**Provided data:**
_____

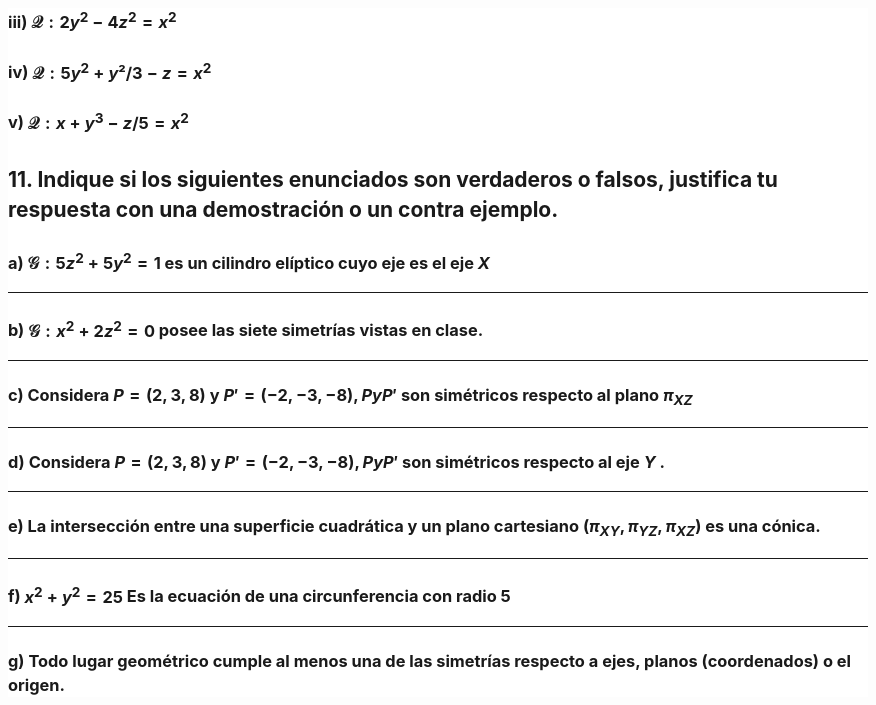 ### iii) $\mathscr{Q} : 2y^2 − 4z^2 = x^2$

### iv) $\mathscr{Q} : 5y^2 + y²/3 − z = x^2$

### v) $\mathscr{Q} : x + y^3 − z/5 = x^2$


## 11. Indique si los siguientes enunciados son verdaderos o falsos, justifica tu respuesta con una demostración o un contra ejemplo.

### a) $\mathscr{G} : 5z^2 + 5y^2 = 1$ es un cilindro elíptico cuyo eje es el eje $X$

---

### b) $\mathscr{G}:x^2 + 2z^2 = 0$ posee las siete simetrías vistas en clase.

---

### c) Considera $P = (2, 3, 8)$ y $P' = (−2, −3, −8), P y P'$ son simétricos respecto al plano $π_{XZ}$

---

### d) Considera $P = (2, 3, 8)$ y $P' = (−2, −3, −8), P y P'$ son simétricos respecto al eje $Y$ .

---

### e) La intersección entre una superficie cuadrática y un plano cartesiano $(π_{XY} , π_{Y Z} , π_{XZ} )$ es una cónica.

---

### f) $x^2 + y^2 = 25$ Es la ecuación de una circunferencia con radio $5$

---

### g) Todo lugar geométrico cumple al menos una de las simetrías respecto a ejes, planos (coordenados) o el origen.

_____

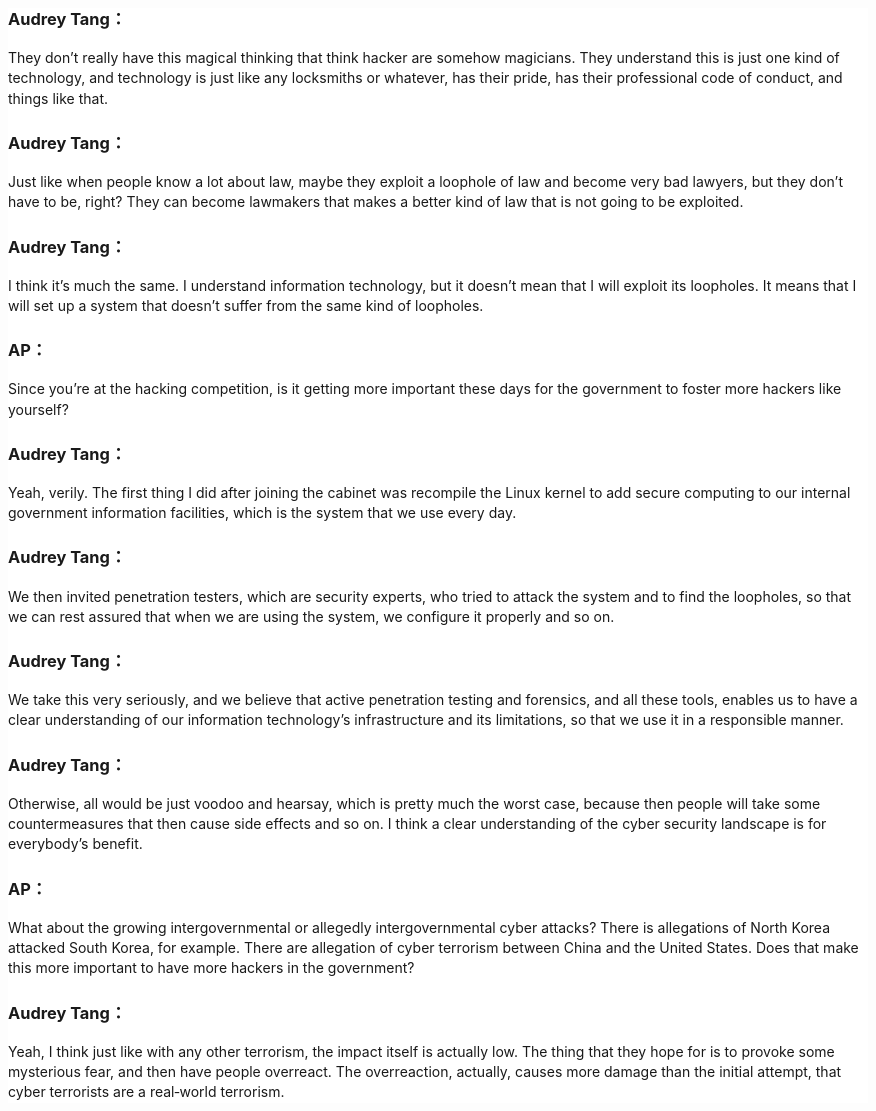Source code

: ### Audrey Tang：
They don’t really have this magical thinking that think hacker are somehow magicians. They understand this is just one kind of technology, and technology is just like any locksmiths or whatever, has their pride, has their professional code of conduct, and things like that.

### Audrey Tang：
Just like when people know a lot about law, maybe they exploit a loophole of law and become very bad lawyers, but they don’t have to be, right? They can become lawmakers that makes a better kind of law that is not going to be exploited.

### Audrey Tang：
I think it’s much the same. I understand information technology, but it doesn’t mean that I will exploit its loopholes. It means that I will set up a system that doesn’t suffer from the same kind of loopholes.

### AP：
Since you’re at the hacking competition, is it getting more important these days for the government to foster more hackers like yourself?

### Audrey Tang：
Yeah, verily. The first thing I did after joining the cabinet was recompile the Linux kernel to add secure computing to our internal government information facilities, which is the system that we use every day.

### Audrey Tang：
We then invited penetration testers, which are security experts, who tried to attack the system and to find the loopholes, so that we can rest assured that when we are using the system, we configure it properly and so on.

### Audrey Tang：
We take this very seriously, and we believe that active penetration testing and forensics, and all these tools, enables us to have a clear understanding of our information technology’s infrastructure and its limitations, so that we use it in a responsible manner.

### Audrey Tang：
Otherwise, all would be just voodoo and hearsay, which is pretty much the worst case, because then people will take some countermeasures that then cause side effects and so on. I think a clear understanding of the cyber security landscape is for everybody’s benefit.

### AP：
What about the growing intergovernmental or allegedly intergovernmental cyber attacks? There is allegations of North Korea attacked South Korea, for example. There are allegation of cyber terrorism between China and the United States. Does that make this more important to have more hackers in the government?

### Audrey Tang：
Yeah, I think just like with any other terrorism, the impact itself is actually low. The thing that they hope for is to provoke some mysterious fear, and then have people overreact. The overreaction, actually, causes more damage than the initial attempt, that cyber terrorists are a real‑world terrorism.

_____

**Work item:** List each line of the records that holds the string "cyber".

**Answer:**
Otherwise, all would be just voodoo and hearsay, which is pretty much the worst case, because then people will take some countermeasures that then cause side effects and so on. I think a clear understanding of the cyber security landscape is for everybody’s benefit.
What about the growing intergovernmental or allegedly intergovernmental cyber attacks? There is allegations of North Korea attacked South Korea, for example. There are allegation of cyber terrorism between China and the United States. Does that make this more important to have more hackers in the government?
Yeah, I think just like with any other terrorism, the impact itself is actually low. The thing that they hope for is to provoke some mysterious fear, and then have people overreact. The overreaction, actually, causes more damage than the initial attempt, that cyber terrorists are a real‑world terrorism.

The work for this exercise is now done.